Many conservative groups like the Americans for Prosperity and oil promotion organizations have called any kind of climate change laws job killers. Instead, these groups have promoted the controversial Keystone Pipeline which they say will make the country energy efficient and create jobs. (Read more: Keystone XL Pipeline in Nebraska Gets OK After Rerouting)
But environmentalists say the project—a 1,700-mile, $7 billion pipeline that would carry oil from Canada to the Texas coast—would transport "dirty oil" and produce heat-trapping gases that contribute to global warming. President Obama blocked the project in January of last year and has said he will make a decision on it in March.

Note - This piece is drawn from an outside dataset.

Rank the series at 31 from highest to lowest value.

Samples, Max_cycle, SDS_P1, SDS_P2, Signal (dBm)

Even with the previous moves by the Obama administration, the U.S. is still the number two country in the world when it comes to emitting carbon dioxide gasses—just behind China.
Meanwhile, the price of combating climate change keeps rising.
A new report from the World Economic Forum stated that it could cost an extra $700 billion a year for nations to cut back on their addiction to fossil fuels—fuels blamed for worsening floods and heat waves and rising sea levels.
The report also said that a $36 billion annual rise in global public spending to slow climate change—could unlock greater private investment.
But Americans don't seem inclined to pay more to fix the climate. A recent poll said that while most Americans consider the climate change a serious problem, some 49 percent of those polled say they are not willing to pay more to fight it.
This comes as the U.S. is still in a drought—some 60 percent of the country—and 2012 seeing the warmest temperatures in recorded history. (Read more: Drought Could Deal Economy Another Blow)
Whatever the cost, something needs to be done, said Chad Stone
"Climate change policy need to be on the table going forward," Stone said. "We have to be sensitive to the state of the economy as it is now, but we should be looking at policies for when the economy improves. That's the best time to really have climate change regulation."